炎天下、砂丘地では連日収穫作業が行われている。たっぷりと甘みを抱えたメロンがたわわ。
露地系ネットメロンの代表格で全国的な評価を獲得
メロンが日本に入ったのは明治初期でアメリカから伝わった。ただし定着したのは、その後ヨーロッパから導入した温室栽培メロンで、手間のかかるアールスメロンだ。しかし、露地ネットメロンは比較的栽培が容易で、良質な品種の登場により、品質の高さが人気を呼んでいる。

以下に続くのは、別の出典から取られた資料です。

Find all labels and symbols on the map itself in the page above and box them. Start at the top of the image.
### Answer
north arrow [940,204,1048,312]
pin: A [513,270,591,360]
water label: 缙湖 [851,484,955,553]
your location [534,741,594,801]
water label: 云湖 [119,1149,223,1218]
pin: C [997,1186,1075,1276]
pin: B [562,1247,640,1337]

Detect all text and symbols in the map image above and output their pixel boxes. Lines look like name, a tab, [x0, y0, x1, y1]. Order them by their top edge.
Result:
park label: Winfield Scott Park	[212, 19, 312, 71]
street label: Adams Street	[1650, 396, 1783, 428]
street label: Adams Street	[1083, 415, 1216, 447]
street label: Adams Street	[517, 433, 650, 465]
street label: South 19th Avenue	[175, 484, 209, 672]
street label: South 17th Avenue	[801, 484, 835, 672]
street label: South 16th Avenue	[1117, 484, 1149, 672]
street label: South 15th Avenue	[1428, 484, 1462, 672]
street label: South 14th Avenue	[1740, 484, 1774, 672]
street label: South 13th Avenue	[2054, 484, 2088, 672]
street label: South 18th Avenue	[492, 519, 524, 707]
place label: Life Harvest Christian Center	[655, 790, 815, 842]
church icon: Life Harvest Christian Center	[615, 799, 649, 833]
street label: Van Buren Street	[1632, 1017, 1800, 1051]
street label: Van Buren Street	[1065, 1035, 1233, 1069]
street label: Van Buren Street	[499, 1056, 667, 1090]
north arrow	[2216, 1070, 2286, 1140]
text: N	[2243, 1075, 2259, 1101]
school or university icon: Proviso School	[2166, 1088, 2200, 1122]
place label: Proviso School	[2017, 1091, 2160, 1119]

夏には南国に負けない強い日差しが照りつけ、東北の湘南ともいわれる山形県庄内浜。その松林に囲まれた砂丘地では、大正7年からメロンが植えられた。本格的な栽培は昭和初期からで、カリフォルニアの露地栽培を手本とした。しかし当時は技術が追いつかず、時代が戦時下に入ってしまい、中断を余儀なくされ た。
戦後は、地元で育種した新しい品種「ライフ」を栽培。その後昭和37年にプリンスメロンが発表されると、さっそく庄内でも導入することになる。
このプリンスメロンの味が全国で評判となり、昭和42年頃にメロンの産地としての地位を固めた。この後、昭和50年代になるとアールスメロンを親に育成された露地ネットメロンの新品種がどんどん登場。53年頃から作付けされたアンデスメロンは、京浜市場で高い評価を得、以来、ずっと主流を占めることに なった。
また平成10年にデビューした、JA鶴岡の「鶴姫」と赤肉の「鶴姫レッド」も人気が定着。アンデスの甘くとろりとした肉質に対し、肉質がしっかりとして爽やかな甘さが特徴だ。日持ちがいいことから関西方面にも多く出荷されるが、関西では赤肉の人気が高いことから、青肉の「鶴姫」に比べ、「鶴姫レッド」の方が多く作られている。さらに赤肉では「夏のクインシー」も評価が高い。
温室のアールスメロンも含めた安定生産体制
露地メロンの生産量で、山形県は全国第3位。時期的には、真夏のメロン市場を山形県が支えていることになる。
近年は、これらの露地ネットメロンのハウスによる促成栽培や抑制栽培に加え、さらにアールス系品種のハウス栽培も盛んになった。特に山形県育成オリジナル品種「山形メルティ」は品質の良さが注目されている。こうして山形県では、ネットメロンとアールス系メロンの両方の品目を、ハウスも利用しながらの安定 生産体制で送り出している。
鶴岡市のメロン産地に向かうと、途中いくつもの大きな酒蔵を見かける。蔵元が居並ぶ大山地区だ。聞けばこの一帯には良質な地下水があり、これが銘酒の源になるという。そして隣接する畑では、同じ地下水でメロンが育てられているというから、なんとも贅沢な話である。
「水はけの良い砂丘地はメロンには好都合。水分が多いと、メロンが吸収して糖度が下がってしまうのです。そして日中の強い日差しと、夜の涼しさ、そして最高の地下水。いくつもの条件が合致したわけです」と生産者は語っている。
ところでメロンの表面のネット(網目)は、実が急に生長するためにできる、実割れのヒビが癒合したもの。「丸くきれいに太っていけば、ネットも細かく全体に均一に入る。これがいいメロンの見分け方です」とのことだ。

1本の苗からツルは2本、それぞれに2個ずつ実をならせる。計4個が一株からの収穫。砂丘地帯は水はけも良好で、メロンははち切れんばかりに育っている。